BEGIN SUPPLIED MATERIAL

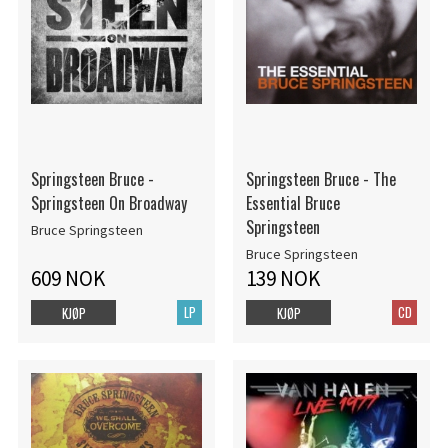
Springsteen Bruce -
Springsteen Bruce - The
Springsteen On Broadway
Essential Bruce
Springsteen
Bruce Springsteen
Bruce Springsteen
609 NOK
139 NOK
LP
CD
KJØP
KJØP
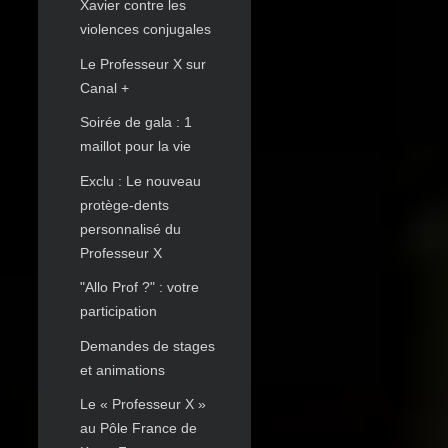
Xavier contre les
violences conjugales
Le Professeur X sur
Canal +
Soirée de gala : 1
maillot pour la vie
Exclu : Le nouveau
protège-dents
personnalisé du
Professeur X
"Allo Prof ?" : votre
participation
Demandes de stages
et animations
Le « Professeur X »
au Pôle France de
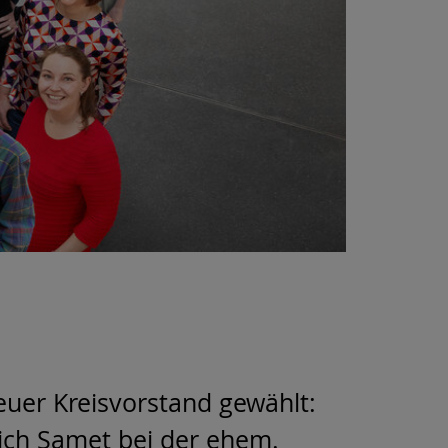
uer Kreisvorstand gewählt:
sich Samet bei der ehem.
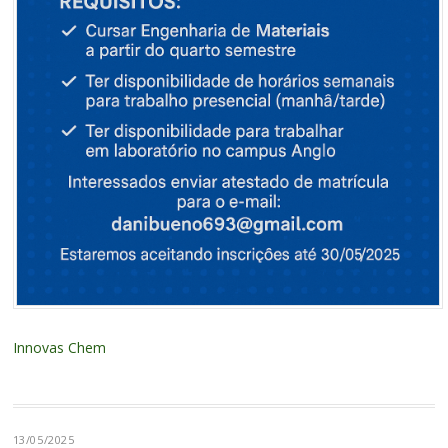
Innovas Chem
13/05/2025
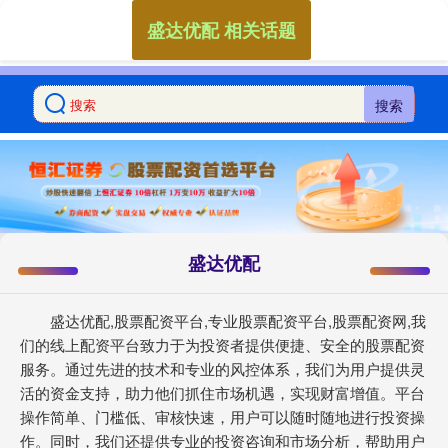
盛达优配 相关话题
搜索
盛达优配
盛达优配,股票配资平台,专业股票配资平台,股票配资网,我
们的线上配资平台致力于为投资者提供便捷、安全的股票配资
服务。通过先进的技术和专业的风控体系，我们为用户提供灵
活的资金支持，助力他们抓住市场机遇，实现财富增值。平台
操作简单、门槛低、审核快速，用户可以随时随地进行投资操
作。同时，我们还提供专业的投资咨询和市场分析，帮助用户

END SUPPLIED MATERIAL

PROBLEM> In the copy, include no pictures; otherwise transcribe the entries exactly.

EXERCISE OUTPUT>
Springsteen Bruce -
Springsteen Bruce - The
Springsteen On Broadway
Essential Bruce
Springsteen
Bruce Springsteen
Bruce Springsteen
609 NOK
139 NOK
LP
CD
KJØP
KJØP
Xavier contre les
violences conjugales
Le Professeur X sur
Canal +
Soirée de gala : 1
maillot pour la vie
Exclu : Le nouveau
protège-dents
personnalisé du
Professeur X
"Allo Prof ?" : votre
participation
Demandes de stages
et animations
Le « Professeur X »
au Pôle France de
uer Kreisvorstand gewählt:
sich Samet bei der ehem.
Innovas Chem
13/05/2025
盛达优配 相关话题
搜索
盛达优配
盛达优配,股票配资平台,专业股票配资平台,股票配资网,我
们的线上配资平台致力于为投资者提供便捷、安全的股票配资
服务。通过先进的技术和专业的风控体系，我们为用户提供灵
活的资金支持，助力他们抓住市场机遇，实现财富增值。平台
操作简单、门槛低、审核快速，用户可以随时随地进行投资操
作。同时，我们还提供专业的投资咨询和市场分析，帮助用户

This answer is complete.